Exercise text →

━━━

Sunday, July 30, 2006

... One ...

I'm leaving for two weeks - I've been busy.

On a side note, before I get back to our main theme, here, I had an amazing time with my little brother on Friday. We went out to lunch so I could hang out before I left and it was just wonderful. I won't go into all the glorious details, but I just know that he knows there's more out there for him. He's too smart to really believe pot and tattoos is his portion forever. If you can, please keep him in your prayers.

The team spent ten hours together yesterday preparing. Most of the time was learning dramas, which are amazing. The main one we'll be doing is called Freedom and if you've ever seen it you know it's amazing. Just watching the DVD before we blocked it out was powerful - it hit so close to home I got choked up. It's about a girl who goes through everything trying to find the thing that will make her happy for real; over and over again she turns away from Christ to try the things of the world and every time they hurt her. I admit I was a little jealous to play the role of that girl, but I know if I obey my leadership I'm in His will and I'm becoming convinced I have at least a decent grasp on the malice controling a demon (that's my role - I'm a greed demon) because they manipulated me for so long. (Forgive the run-on sentence.) It's going to be interesting.

Thursday, July 27, 2006

... Four ...

━━━

Provided data →
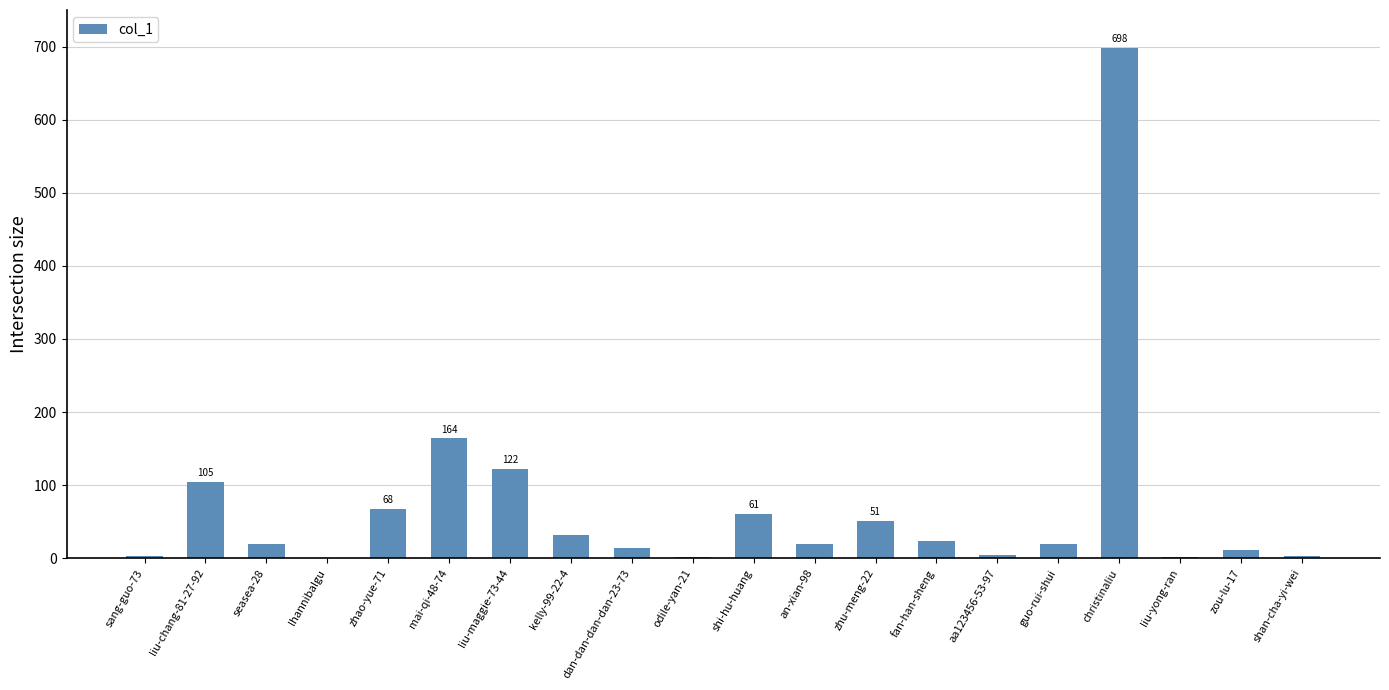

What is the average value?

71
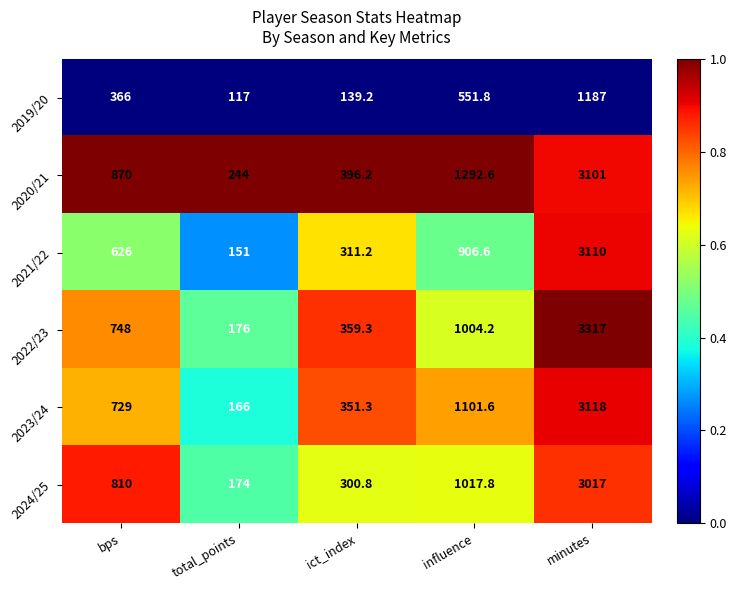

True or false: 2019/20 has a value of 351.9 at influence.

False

━━━

Work to be completed → Reproduce the part of the blog post starting with "The team spent" and going on through "to be interesting.". This material has no connection to the blog post.

Response box →
The team spent ten hours together yesterday preparing. Most of the time was learning dramas, which are amazing. The main one we'll be doing is called Freedom and if you've ever seen it you know it's amazing. Just watching the DVD before we blocked it out was powerful - it hit so close to home I got choked up. It's about a girl who goes through everything trying to find the thing that will make her happy for real; over and over again she turns away from Christ to try the things of the world and every time they hurt her. I admit I was a little jealous to play the role of that girl, but I know if I obey my leadership I'm in His will and I'm becoming convinced I have at least a decent grasp on the malice controling a demon (that's my role - I'm a greed demon) because they manipulated me for so long. (Forgive the run-on sentence.) It's going to be interesting.